__ASSIGNMENT__
Retype the rows from the line with "Format: picture, lens" to the line with "-0.050690, 0.994251, 0.071322]]", both included, keeping every character as it stands.

__DATA FOR REVIEW__
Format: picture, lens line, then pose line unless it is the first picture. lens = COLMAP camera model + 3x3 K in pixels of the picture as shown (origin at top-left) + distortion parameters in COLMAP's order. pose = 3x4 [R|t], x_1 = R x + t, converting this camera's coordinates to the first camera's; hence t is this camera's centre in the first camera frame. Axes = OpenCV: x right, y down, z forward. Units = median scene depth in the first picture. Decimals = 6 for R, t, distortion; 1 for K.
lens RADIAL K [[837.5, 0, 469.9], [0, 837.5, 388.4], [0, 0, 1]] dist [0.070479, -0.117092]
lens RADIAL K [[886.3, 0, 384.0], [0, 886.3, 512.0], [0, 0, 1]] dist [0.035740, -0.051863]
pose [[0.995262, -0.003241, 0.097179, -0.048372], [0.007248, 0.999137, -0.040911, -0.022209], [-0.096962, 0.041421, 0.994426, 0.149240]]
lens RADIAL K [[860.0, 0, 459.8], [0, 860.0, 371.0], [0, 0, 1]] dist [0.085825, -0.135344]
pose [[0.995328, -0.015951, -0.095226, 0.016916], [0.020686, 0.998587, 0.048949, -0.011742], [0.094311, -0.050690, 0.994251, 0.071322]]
---
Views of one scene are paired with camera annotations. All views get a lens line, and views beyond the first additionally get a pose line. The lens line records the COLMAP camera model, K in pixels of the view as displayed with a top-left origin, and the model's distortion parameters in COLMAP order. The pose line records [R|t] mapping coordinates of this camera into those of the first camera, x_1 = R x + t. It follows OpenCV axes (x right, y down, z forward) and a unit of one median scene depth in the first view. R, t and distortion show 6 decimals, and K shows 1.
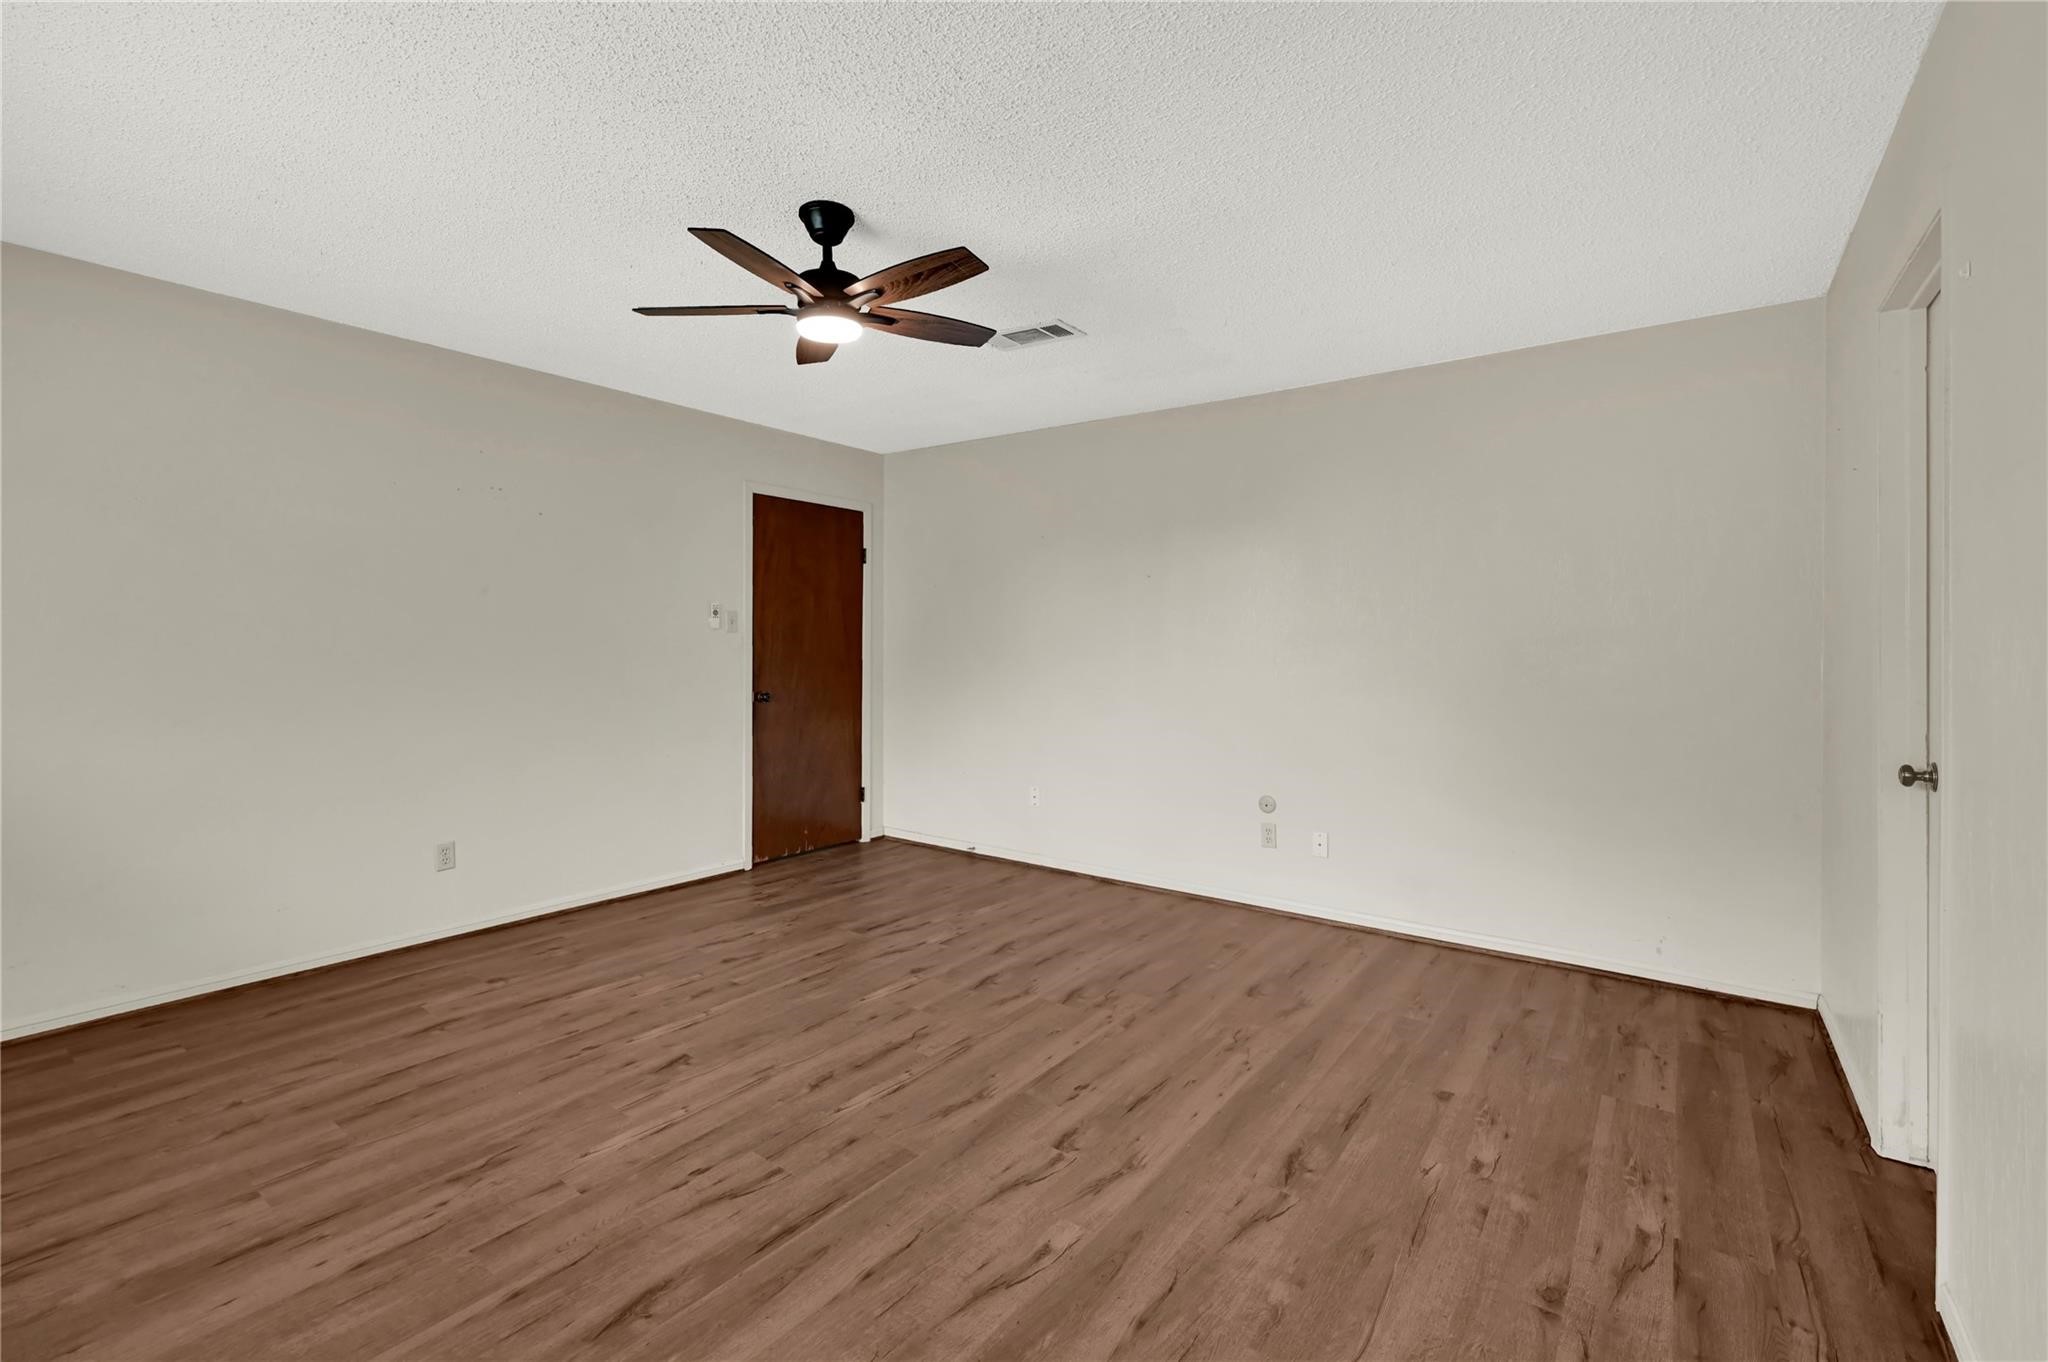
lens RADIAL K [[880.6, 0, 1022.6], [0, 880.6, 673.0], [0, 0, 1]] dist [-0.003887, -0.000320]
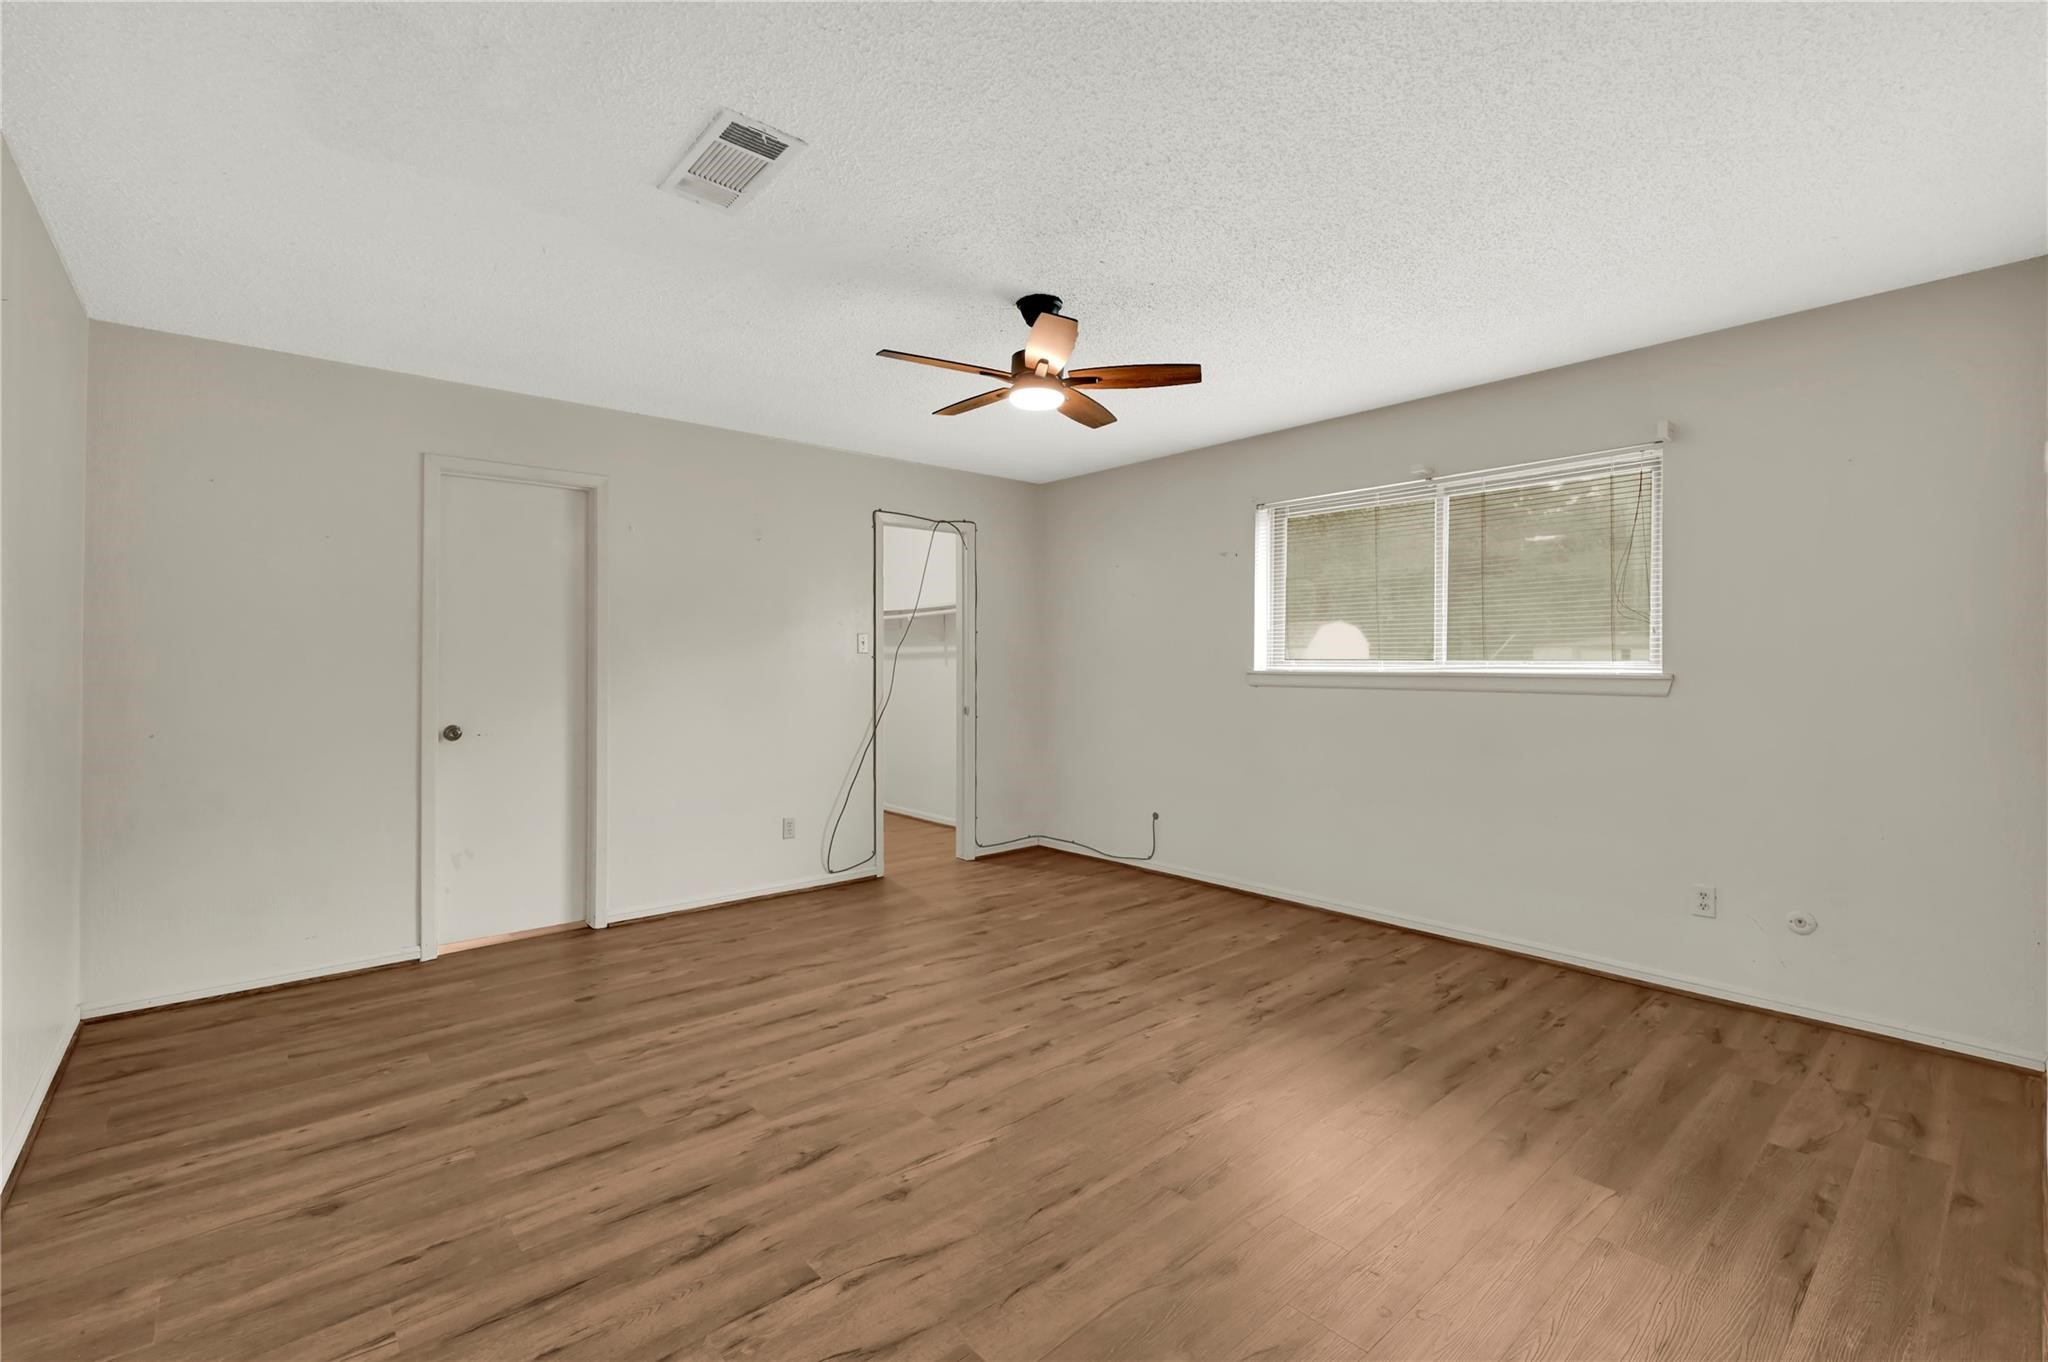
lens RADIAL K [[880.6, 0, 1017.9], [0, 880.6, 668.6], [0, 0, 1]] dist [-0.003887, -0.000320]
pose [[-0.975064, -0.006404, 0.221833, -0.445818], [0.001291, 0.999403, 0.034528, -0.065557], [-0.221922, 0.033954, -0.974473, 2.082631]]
* * *
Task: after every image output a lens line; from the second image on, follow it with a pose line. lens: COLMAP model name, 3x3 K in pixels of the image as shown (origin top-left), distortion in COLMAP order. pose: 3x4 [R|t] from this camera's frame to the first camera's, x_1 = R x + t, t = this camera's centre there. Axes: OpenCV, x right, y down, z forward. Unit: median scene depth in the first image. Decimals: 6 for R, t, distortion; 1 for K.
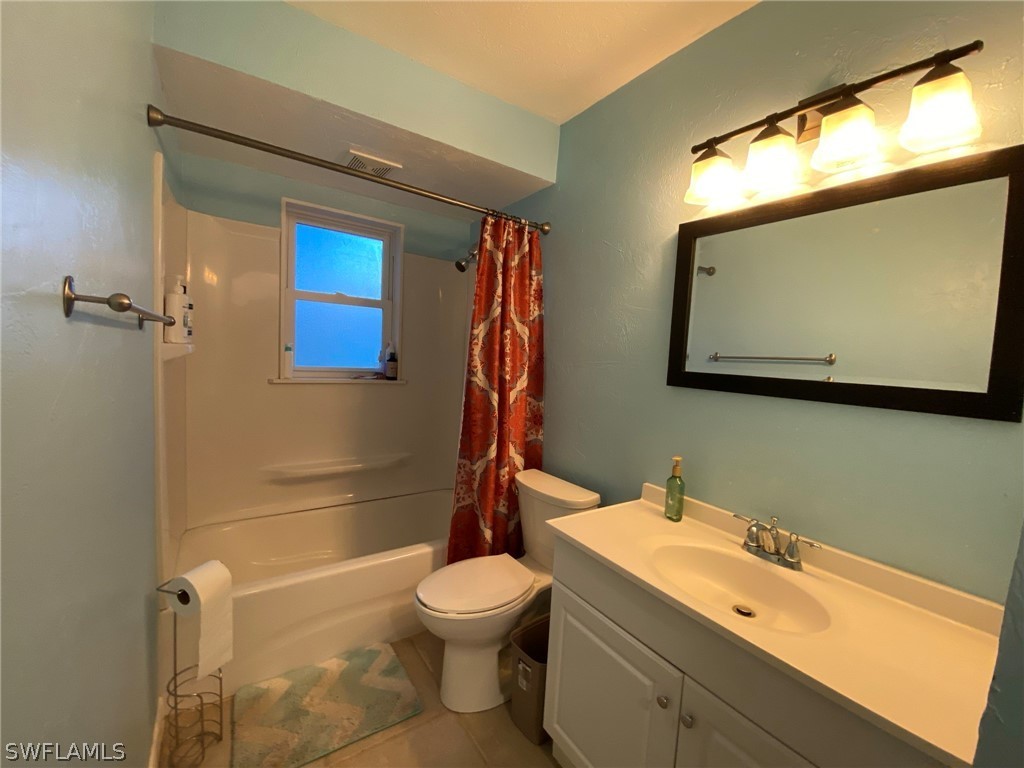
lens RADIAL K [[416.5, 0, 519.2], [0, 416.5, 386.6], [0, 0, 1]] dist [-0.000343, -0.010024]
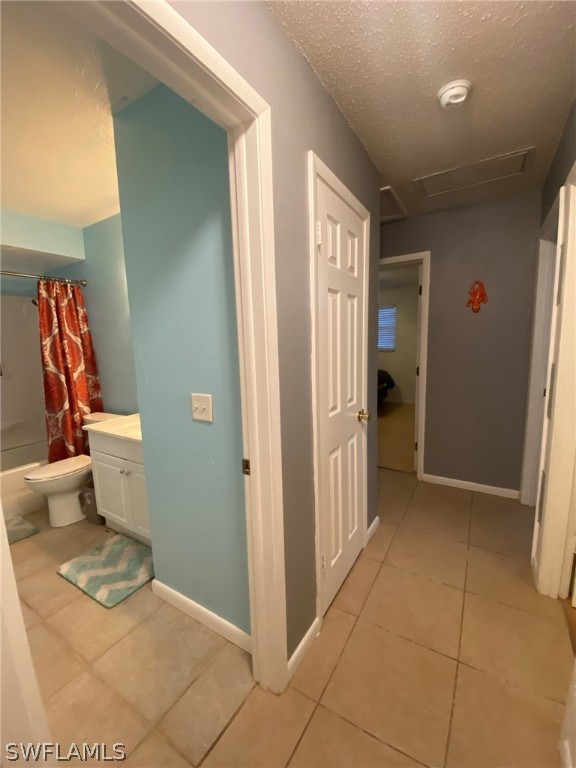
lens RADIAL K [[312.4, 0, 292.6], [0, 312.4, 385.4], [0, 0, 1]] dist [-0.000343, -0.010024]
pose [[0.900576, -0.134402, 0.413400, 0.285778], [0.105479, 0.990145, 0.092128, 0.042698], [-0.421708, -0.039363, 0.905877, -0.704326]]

__RESULT FOR THIS EXERCISE__
Format: picture, lens line, then pose line unless it is the first picture. lens = COLMAP camera model + 3x3 K in pixels of the picture as shown (origin at top-left) + distortion parameters in COLMAP's order. pose = 3x4 [R|t], x_1 = R x + t, converting this camera's coordinates to the first camera's; hence t is this camera's centre in the first camera frame. Axes = OpenCV: x right, y down, z forward. Units = median scene depth in the first picture. Decimals = 6 for R, t, distortion; 1 for K.
lens RADIAL K [[837.5, 0, 469.9], [0, 837.5, 388.4], [0, 0, 1]] dist [0.070479, -0.117092]
lens RADIAL K [[886.3, 0, 384.0], [0, 886.3, 512.0], [0, 0, 1]] dist [0.035740, -0.051863]
pose [[0.995262, -0.003241, 0.097179, -0.048372], [0.007248, 0.999137, -0.040911, -0.022209], [-0.096962, 0.041421, 0.994426, 0.149240]]
lens RADIAL K [[860.0, 0, 459.8], [0, 860.0, 371.0], [0, 0, 1]] dist [0.085825, -0.135344]
pose [[0.995328, -0.015951, -0.095226, 0.016916], [0.020686, 0.998587, 0.048949, -0.011742], [0.094311, -0.050690, 0.994251, 0.071322]]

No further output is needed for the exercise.